DATA PROVIDED START
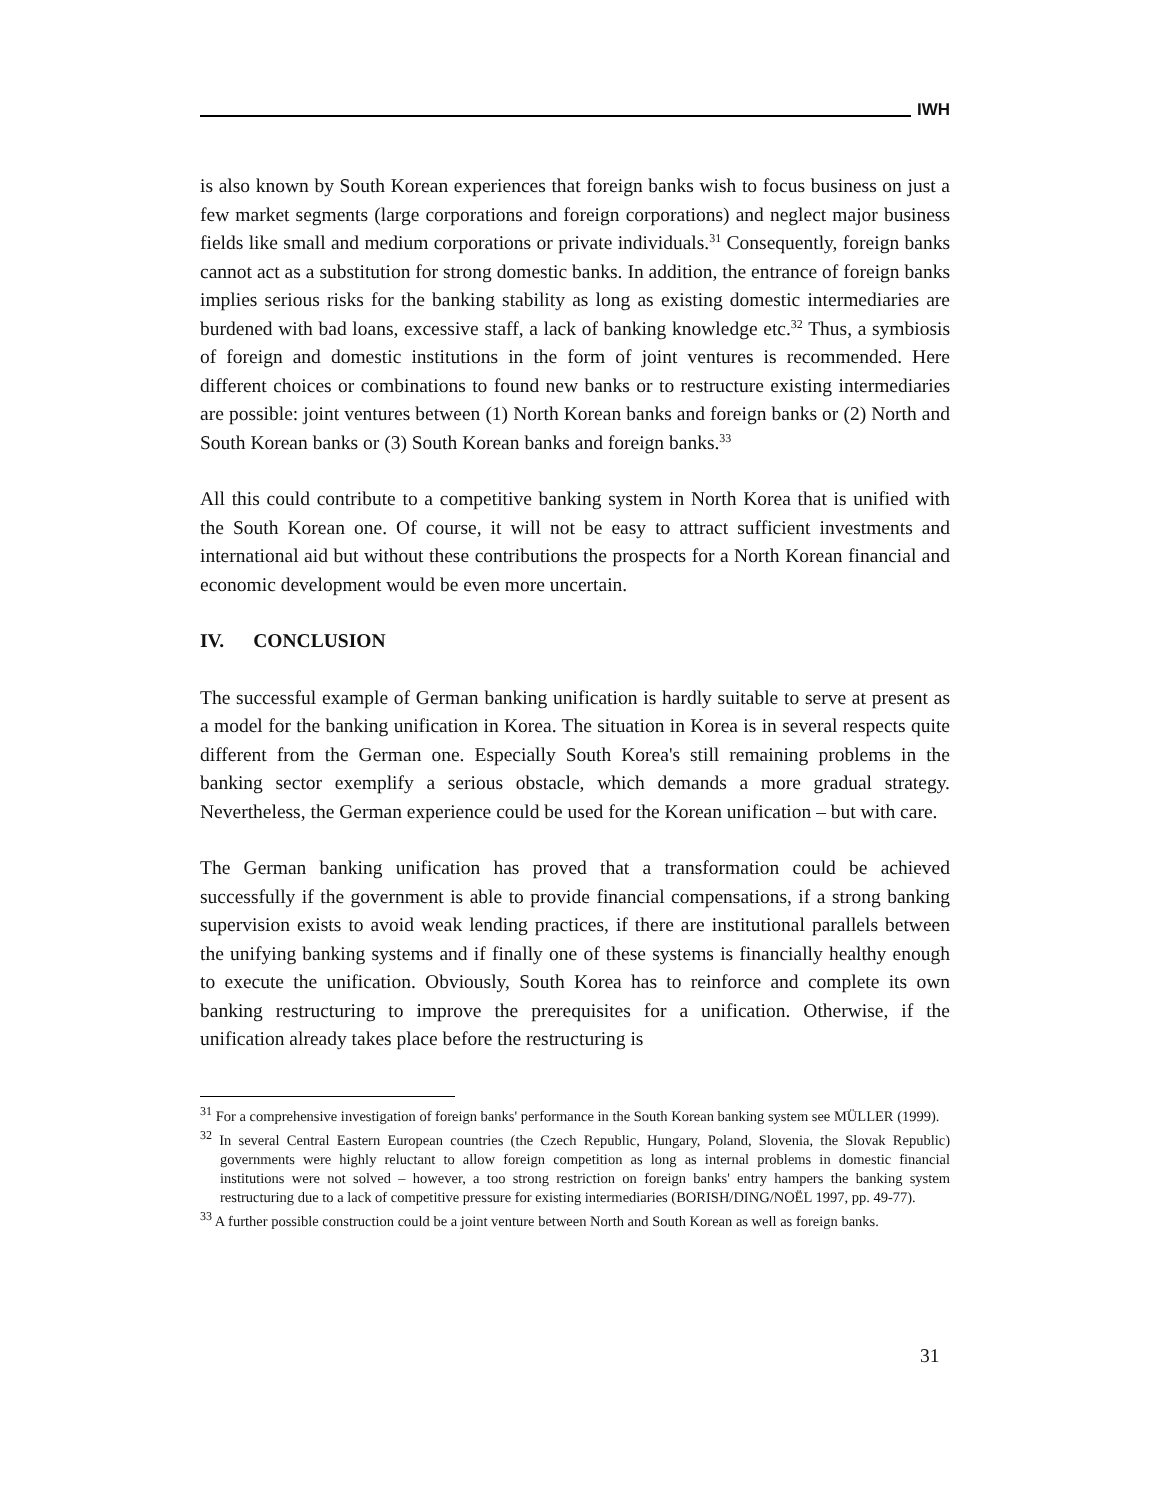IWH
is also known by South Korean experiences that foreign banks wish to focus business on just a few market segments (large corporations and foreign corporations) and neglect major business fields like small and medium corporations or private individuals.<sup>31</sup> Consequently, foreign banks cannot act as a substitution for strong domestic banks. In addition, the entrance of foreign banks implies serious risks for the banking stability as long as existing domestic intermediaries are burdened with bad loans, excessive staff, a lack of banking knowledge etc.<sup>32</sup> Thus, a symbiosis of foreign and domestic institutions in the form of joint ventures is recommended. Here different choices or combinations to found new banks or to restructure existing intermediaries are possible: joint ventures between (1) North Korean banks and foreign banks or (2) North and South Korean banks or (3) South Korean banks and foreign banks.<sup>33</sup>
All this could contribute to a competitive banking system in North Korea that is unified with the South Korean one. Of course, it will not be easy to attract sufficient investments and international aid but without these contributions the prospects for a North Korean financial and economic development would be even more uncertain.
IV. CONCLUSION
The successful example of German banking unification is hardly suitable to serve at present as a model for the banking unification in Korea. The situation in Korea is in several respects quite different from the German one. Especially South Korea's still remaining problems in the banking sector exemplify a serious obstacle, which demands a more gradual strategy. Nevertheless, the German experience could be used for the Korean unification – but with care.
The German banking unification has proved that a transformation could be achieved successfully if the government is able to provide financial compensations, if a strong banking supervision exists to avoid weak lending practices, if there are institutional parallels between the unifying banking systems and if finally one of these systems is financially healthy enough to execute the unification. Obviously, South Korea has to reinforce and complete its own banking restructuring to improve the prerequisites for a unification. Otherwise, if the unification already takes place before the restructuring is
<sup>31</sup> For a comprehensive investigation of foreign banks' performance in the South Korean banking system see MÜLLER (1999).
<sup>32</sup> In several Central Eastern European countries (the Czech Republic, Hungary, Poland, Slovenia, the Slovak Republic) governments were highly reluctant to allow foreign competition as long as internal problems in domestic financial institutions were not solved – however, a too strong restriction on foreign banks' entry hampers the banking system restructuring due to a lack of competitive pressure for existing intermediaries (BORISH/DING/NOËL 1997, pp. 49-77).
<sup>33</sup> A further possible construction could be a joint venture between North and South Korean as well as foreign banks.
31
DATA PROVIDED END
» **EXERCISE REQUIREMENTS**: Print exactly the lines between the line with "The German banking" and the final line of the records above, both included.

» **SOLUTION FOR THIS PROBLEM**:
The German banking unification has proved that a transformation could be achieved successfully if the government is able to provide financial compensations, if a strong banking supervision exists to avoid weak lending practices, if there are institutional parallels between the unifying banking systems and if finally one of these systems is financially healthy enough to execute the unification. Obviously, South Korea has to reinforce and complete its own banking restructuring to improve the prerequisites for a unification. Otherwise, if the unification already takes place before the restructuring is
<sup>31</sup> For a comprehensive investigation of foreign banks' performance in the South Korean banking system see MÜLLER (1999).
<sup>32</sup> In several Central Eastern European countries (the Czech Republic, Hungary, Poland, Slovenia, the Slovak Republic) governments were highly reluctant to allow foreign competition as long as internal problems in domestic financial institutions were not solved – however, a too strong restriction on foreign banks' entry hampers the banking system restructuring due to a lack of competitive pressure for existing intermediaries (BORISH/DING/NOËL 1997, pp. 49-77).
<sup>33</sup> A further possible construction could be a joint venture between North and South Korean as well as foreign banks.
31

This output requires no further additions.